Entrepreneur: Kristen Quirk
Title: Transformational Coach & Inspirational Speaker
The idea that good fences make good neighbors has been around long before Robert Frost wrote about it in his iconic poem “Mending Wall.” Just as a fence or property line can keep the peace between neighbors, so, too, can effective boundaries enhance both well-being and relationships.
If you struggle to set or maintain boundaries — or are uncertain about how to do so — here are three ways to think about them that may help.
With geographical boundaries, a rather obvious consideration is where they are. But interpersonal boundaries have no clear demarcation lines. Susan Cadley, a licensed professional counselor in Alpharetta, Georgia, defines boundaries and frames the discussion with clients this way: Who are you letting in to, or keeping out of, your sacred space?
“You can look at sacred space as your personal space. I see it as more energetic,” she said. “Who deserves to be in that circle? If someone isn’t treating you well, you need to set a boundary. If someone is encroaching too much, you feel overwhelmed or you feel that they’re taking you over, you’ll have to set a boundary to push that back so you can have some space.”
As far as creating a boundary, she often uses the metaphor of putting up a fence by hand. “You’ve got to use a post hole digger, and that takes a lot of physical energy. You put the fence up, and somebody might come and knock it down. And then you’ve got to put it back up again,” Cadley said. Often, setting and resetting boundaries can be tiring, so we loosen them because putting them up repeatedly wears us down. Or the fence is so big, she adds, that it becomes like a wall and nobody can get in. The key is finding a sense of balance between keeping some people out and creating connection with those we allow in.
It’s a process that offer many benefits, including feeling safe or protected, being able to get perspective on a relationship or situation (whether work or personal), and enabling you to stay centered and peaceful.
A house is another useful metaphor. If you are considering who to allow in the vicinity of yours, based on their behavior or how it feels to be in their presence, you may want some folks to remain outside the fence. Others you may allow inside the fence but only in the yard, and still others may be permitted on the porch. Those you allow inside your house call for another set of considerations. How far do you allow them in? Just inside the foyer? Where you bond with family over meals? Into a space you consider private or special?
The reactions and responses from your body and emotions when you think about having someone in your physical space are telling. For example, still utilizing the house as a metaphor, do you find that each step of the way, you feel comfortable as you think about this person approaching the house and entering it?
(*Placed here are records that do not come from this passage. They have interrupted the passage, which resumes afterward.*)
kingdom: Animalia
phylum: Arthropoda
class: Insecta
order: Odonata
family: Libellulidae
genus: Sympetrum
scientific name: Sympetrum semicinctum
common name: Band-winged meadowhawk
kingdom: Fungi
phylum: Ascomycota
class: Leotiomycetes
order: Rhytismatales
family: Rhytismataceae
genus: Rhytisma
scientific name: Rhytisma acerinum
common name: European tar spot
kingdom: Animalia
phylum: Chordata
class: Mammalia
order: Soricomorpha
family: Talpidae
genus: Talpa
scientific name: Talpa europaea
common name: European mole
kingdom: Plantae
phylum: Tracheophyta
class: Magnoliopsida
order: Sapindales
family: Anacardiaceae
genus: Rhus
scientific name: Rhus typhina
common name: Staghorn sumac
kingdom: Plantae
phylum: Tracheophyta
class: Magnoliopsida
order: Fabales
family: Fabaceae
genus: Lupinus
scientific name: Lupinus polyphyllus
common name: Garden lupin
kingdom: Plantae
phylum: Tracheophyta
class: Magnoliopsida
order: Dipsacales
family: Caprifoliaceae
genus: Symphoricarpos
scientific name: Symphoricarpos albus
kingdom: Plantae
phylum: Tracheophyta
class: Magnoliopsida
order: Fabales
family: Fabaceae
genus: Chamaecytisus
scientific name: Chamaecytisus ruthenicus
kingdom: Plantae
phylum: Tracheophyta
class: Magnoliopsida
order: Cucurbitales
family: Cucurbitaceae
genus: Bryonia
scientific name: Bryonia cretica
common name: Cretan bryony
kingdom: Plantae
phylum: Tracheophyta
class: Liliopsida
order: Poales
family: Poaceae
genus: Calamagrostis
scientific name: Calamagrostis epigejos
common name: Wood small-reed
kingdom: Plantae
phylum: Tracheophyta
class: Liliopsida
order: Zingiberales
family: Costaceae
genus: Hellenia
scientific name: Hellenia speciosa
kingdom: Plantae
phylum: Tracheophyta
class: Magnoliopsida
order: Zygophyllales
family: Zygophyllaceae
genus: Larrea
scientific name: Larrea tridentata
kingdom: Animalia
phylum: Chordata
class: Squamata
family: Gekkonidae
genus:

Or do you feel increasingly anxious thinking about them simply stepping into the yard — and the idea of them getting any closer to the house brings on a full-blown feeling of panic? By paying attention to your thoughts, emotions and body responses, you can better gauge where your boundary lines need to be for you to feel safe in relationship.
The Call to Love
The process of discovering, setting and maintaining boundaries provides critical information. It helps us know ourselves better, identify underlying patterns that we may not be consciously aware of and be more attuned to our most sensitive places.
The same is true in relationship. As we explore our own depths and work on reframing or healing past experiences, it’s easy to become self-focused and forget that others are navigating their own internal waters, too. Their coping mechanisms may be different, their boundaries may feel more rigid or loose than our own, and sometimes two sets of boundaries can bump up against each other. But by approaching each other with the willingness to understand, and to consider a loved one’s sensitive places with as much care as we hold our own, we can engage in relationship with greater compassion, empathy and love.
Boundaries are important not only for maintaining our own sense of safety and peace of mind, but also in knowing ourselves and others better. Rather than sliding down the slippery slope of judgment, condemnation or guilt about setting and maintaining interpersonal boundaries, we can utilize them as guideposts and road signs for how to love ourselves and each other better.